◆ TASK PROMPT: The entries that follow include a run beginning at the line with "raffinerade texturer, organiska" and ending at the line with "verk skapas utan"; restate that run word for word and leave the rest out.

◆ TASK INPUT:
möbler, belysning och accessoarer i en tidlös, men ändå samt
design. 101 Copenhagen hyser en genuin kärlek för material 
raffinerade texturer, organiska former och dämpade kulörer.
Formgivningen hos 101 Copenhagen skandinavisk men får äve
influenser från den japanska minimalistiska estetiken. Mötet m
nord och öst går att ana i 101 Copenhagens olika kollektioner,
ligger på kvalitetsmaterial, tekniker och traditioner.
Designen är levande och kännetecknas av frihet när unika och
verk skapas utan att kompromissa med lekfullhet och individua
==
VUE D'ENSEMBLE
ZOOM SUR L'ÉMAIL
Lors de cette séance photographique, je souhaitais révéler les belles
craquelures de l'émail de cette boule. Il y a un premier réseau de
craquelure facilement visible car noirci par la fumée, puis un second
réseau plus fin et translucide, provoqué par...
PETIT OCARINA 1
--
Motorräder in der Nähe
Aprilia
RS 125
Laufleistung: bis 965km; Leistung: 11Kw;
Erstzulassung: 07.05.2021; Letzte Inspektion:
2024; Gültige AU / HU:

◆ ANSWER TO THE EXERCISE:
raffinerade texturer, organiska former och dämpade kulörer.
Formgivningen hos 101 Copenhagen skandinavisk men får äve
influenser från den japanska minimalistiska estetiken. Mötet m
nord och öst går att ana i 101 Copenhagens olika kollektioner,
ligger på kvalitetsmaterial, tekniker och traditioner.
Designen är levande och kännetecknas av frihet när unika och
verk skapas utan att kompromissa med lekfullhet och individua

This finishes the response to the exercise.